Write out every entry below exactly as it appears. Pictures do not belong in the copy.

[Stored data]
-- Opening Marker --

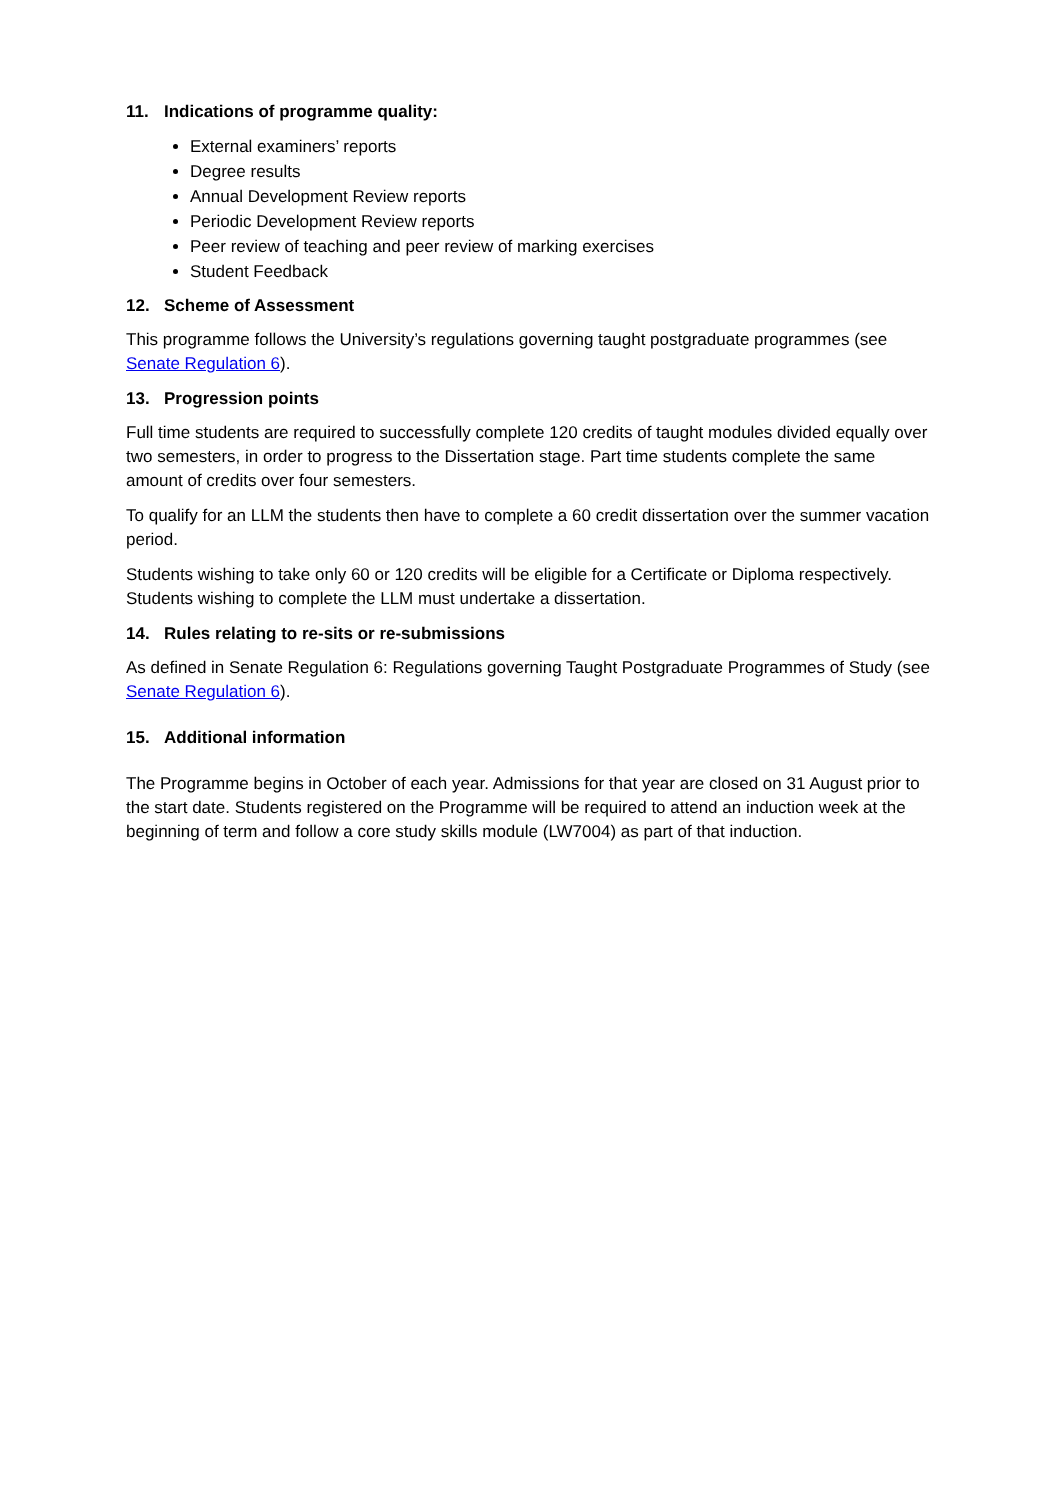11. Indications of programme quality:
External examiners’ reports
Degree results
Annual Development Review reports
Periodic Development Review reports
Peer review of teaching and peer review of marking exercises
Student Feedback
12. Scheme of Assessment
This programme follows the University’s regulations governing taught postgraduate programmes (see Senate Regulation 6).
13. Progression points
Full time students are required to successfully complete 120 credits of taught modules divided equally over two semesters, in order to progress to the Dissertation stage. Part time students complete the same amount of credits over four semesters.
To qualify for an LLM the students then have to complete a 60 credit dissertation over the summer vacation period.
Students wishing to take only 60 or 120 credits will be eligible for a Certificate or Diploma respectively. Students wishing to complete the LLM must undertake a dissertation.
14. Rules relating to re-sits or re-submissions
As defined in Senate Regulation 6: Regulations governing Taught Postgraduate Programmes of Study (see Senate Regulation 6).
15. Additional information
The Programme begins in October of each year. Admissions for that year are closed on 31 August prior to the start date. Students registered on the Programme will be required to attend an induction week at the beginning of term and follow a core study skills module (LW7004) as part of that induction.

-- Closing Marker --

## Output for this exercise
11. Indications of programme quality:
External examiners’ reports
Degree results
Annual Development Review reports
Periodic Development Review reports
Peer review of teaching and peer review of marking exercises
Student Feedback
12. Scheme of Assessment
This programme follows the University’s regulations governing taught postgraduate programmes (see Senate Regulation 6).
13. Progression points
Full time students are required to successfully complete 120 credits of taught modules divided equally over two semesters, in order to progress to the Dissertation stage. Part time students complete the same amount of credits over four semesters.
To qualify for an LLM the students then have to complete a 60 credit dissertation over the summer vacation period.
Students wishing to take only 60 or 120 credits will be eligible for a Certificate or Diploma respectively. Students wishing to complete the LLM must undertake a dissertation.
14. Rules relating to re-sits or re-submissions
As defined in Senate Regulation 6: Regulations governing Taught Postgraduate Programmes of Study (see Senate Regulation 6).
15. Additional information
The Programme begins in October of each year. Admissions for that year are closed on 31 August prior to the start date. Students registered on the Programme will be required to attend an induction week at the beginning of term and follow a core study skills module (LW7004) as part of that induction.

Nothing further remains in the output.